Sorti en mai 1994, « The Crow » est arrivé plusieurs semaines après la mort de Kurt Cobain de Nirvana. Beaucoup considéraient son décès comme un facteur déterminant du déclin du grunge, dont la popularité en tant que genre diminuait déjà. De la même manière, le rock alternatif et le heavy metal se sont retrouvés à un carrefour important. Tous les gadgets d’antan, comme le glamour et le théâtre, ont été supprimés, les musiciens se demandant si la musique elle-même était suffisante. C’était une époque incertaine pour la musique alternative, mais aussi une période d’honnêteté radicale qui mettait les artistes au défi de mettre leur âme à nu.
La bande originale du film « The Crow » est une capsule temporelle qui rassemble les joyaux des marginaux, des étrangers et des racailles. C'est la célébration ultime de la contre-culture, un mnémonique d'une époque intemporelle d'art débridé. Sur le papier, cela peut ressembler à du chaos, mais en jeu, c'est magique.

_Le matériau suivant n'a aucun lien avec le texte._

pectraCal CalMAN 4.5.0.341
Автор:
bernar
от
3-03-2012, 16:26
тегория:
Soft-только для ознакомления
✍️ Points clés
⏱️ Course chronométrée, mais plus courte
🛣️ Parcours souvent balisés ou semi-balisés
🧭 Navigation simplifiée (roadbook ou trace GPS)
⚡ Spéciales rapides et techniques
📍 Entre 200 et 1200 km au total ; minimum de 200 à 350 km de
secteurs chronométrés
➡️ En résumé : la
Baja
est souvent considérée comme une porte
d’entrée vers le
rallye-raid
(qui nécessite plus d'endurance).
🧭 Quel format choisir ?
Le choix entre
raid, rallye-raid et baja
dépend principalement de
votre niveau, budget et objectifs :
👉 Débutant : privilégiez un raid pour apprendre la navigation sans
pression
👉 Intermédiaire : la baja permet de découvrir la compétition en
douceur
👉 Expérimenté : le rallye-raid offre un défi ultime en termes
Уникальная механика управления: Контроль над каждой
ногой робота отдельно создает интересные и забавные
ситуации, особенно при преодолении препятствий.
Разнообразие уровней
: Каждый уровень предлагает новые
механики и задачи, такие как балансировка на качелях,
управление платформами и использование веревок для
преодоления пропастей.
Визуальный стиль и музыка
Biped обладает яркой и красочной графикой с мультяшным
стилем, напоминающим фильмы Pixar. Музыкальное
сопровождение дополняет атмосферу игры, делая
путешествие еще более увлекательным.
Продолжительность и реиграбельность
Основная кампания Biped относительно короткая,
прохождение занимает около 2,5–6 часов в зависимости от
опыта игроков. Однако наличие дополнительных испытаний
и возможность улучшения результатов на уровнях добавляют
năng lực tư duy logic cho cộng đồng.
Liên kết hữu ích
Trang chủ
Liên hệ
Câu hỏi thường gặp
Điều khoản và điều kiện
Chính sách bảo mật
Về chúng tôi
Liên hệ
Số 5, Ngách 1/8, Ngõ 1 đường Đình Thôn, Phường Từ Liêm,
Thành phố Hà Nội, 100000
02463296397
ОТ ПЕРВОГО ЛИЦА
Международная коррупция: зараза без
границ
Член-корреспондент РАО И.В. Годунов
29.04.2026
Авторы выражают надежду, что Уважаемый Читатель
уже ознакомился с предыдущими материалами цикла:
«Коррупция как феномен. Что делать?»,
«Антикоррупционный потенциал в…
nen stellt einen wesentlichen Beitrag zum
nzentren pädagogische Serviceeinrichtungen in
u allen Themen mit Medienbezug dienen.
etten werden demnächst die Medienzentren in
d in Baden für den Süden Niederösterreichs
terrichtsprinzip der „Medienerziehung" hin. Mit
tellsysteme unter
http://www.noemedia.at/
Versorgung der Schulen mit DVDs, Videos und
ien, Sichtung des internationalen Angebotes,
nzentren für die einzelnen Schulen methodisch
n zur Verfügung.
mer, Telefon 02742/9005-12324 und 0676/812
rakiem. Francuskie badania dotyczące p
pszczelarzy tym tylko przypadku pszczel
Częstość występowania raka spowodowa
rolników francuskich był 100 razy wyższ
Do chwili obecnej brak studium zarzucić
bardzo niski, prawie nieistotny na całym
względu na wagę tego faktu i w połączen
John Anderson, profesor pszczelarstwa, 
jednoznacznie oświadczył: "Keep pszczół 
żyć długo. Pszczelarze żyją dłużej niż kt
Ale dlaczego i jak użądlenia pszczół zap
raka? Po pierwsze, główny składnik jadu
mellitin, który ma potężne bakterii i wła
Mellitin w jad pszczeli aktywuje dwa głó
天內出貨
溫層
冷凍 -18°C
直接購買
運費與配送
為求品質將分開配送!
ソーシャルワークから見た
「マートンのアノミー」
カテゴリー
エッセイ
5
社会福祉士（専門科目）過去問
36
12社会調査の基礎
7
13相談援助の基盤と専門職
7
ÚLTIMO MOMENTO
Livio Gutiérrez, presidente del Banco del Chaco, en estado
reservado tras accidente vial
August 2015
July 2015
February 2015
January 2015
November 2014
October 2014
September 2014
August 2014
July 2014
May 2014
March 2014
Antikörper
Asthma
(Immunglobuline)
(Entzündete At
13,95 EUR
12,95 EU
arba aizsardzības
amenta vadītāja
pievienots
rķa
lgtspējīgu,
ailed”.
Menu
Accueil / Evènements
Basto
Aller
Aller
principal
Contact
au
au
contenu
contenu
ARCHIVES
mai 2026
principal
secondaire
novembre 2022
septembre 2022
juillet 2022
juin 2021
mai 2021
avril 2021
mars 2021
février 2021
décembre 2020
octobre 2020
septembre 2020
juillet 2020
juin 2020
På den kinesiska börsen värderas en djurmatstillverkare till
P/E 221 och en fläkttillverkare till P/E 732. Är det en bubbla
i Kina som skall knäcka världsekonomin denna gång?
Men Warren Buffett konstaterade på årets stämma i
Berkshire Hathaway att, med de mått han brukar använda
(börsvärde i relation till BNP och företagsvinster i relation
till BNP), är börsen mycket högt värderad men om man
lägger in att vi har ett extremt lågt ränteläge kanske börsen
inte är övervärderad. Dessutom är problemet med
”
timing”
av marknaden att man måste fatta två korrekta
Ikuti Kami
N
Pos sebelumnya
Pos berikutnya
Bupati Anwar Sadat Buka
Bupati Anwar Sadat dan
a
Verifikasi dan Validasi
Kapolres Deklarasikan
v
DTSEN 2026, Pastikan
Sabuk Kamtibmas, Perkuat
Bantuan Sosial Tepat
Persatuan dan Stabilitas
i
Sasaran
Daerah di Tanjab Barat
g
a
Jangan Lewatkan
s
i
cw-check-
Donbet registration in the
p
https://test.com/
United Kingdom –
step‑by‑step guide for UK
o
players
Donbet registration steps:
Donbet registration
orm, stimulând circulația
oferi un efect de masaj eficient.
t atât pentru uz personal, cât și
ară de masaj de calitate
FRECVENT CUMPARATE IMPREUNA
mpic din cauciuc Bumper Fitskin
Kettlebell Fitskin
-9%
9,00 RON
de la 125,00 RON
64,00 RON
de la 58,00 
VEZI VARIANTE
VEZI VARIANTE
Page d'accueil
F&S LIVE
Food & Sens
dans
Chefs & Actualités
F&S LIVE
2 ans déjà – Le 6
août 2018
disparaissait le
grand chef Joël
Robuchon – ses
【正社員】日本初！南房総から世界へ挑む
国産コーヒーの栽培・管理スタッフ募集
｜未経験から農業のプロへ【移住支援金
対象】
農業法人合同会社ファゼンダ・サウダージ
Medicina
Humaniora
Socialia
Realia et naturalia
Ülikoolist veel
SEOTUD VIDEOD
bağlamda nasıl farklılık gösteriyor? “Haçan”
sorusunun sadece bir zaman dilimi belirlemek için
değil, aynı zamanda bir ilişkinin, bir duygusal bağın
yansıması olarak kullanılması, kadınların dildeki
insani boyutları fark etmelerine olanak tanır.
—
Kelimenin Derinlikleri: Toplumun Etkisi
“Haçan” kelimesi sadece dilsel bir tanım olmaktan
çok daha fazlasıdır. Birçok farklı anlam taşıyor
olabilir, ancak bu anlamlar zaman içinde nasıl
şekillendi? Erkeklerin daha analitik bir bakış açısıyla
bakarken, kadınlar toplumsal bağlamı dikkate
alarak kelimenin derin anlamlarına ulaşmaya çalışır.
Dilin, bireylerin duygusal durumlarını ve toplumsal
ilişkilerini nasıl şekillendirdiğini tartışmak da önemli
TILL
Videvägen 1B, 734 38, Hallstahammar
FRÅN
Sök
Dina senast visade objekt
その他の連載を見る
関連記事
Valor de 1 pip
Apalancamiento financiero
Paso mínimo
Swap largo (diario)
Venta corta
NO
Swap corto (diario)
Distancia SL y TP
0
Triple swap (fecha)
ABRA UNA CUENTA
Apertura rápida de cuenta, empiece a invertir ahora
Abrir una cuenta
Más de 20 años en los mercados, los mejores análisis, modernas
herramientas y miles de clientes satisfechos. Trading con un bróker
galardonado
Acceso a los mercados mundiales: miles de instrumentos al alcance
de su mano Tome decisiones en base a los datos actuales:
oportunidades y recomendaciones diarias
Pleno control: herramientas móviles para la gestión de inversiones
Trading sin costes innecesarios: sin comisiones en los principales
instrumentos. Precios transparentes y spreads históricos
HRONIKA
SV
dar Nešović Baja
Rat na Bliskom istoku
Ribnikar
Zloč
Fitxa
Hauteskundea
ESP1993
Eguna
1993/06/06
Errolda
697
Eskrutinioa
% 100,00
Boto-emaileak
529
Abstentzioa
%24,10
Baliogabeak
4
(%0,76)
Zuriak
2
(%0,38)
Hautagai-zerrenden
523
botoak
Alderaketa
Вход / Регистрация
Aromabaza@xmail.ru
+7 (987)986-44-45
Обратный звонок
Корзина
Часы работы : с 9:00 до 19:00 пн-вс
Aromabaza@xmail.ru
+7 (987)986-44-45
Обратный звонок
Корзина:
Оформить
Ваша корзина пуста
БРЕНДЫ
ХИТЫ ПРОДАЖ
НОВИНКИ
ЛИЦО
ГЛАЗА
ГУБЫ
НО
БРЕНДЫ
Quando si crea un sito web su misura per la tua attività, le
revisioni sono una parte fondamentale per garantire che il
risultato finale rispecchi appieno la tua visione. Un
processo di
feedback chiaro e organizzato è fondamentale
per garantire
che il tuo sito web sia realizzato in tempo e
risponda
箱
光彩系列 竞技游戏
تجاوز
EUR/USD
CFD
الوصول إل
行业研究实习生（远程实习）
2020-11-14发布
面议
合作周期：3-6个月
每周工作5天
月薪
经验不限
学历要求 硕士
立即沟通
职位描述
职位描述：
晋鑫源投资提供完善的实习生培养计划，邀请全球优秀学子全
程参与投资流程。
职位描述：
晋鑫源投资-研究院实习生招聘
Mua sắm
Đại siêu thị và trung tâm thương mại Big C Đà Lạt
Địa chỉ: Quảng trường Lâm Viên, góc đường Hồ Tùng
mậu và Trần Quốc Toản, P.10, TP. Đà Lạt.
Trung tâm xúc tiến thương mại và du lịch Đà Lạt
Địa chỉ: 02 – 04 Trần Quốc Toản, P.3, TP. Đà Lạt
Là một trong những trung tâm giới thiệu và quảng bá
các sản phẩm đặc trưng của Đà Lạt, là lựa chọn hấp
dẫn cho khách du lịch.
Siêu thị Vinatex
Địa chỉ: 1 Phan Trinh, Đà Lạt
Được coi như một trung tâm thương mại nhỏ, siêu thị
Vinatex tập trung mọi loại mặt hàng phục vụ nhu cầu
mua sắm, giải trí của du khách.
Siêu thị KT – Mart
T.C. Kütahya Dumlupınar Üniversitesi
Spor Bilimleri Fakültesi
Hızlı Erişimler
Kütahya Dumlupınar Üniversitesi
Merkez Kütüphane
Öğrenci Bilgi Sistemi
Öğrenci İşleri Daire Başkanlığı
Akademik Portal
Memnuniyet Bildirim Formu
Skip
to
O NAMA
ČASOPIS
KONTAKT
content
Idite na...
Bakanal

La bande originale du film Crow reste intouchable
Comprenant 14 titres, la bande originale du film « The Crow » ne fait aucun effort, assommant banger après banger. Il invite l'auditeur avec l'indéniable morceau de Cure « Burn », devenu synonyme de la scène dans laquelle Eric Draven de Brandon Lee se maquille pour la première fois en noir et blanc. Le groove devient hypnotique avec « Golgotha Tenement Blues » de Machines of Loving Grace. Viennent ensuite le doublé de « Big Empty » de Stone Temple Pilots et de « Dead Souls » de Nine Inch Nails (une reprise qui sonne mieux que la version originale des années 80 de Joy Division).
Ce n'est pas tout, puisque le reste de l'album présente des morceaux tenaces de Rollins Band, Rage Against the Machine, Pantera, Violent Femmes, My Life with the Thrill Kill Kult et Jesus and the Mary Chain. Quel est le coup de rideau ici ? Le délicat « It Can't Rain All the Time » de Jane Siberry, c'est ce que dit Eric dans le film en commentant le fait que le monde n'est pas toujours sombre. Après la surcharge sensorielle de tout ce qui l’a précédé, cette chanson laisse une impression durable d’espoir – que demain sera meilleur.
La bande originale du film « The Crow » a atterri au premier rang du classement Billboard 200. Pour certains, c’était le point d’entrée dans une nouvelle sous-culture. Pour d’autres, cela rappelle qu’il y a de la beauté dans la panne. Il n’y a pas eu d’autre bande originale aussi poignante et puissante que celle-ci, et il est peu probable qu’il y en ait de nouveau.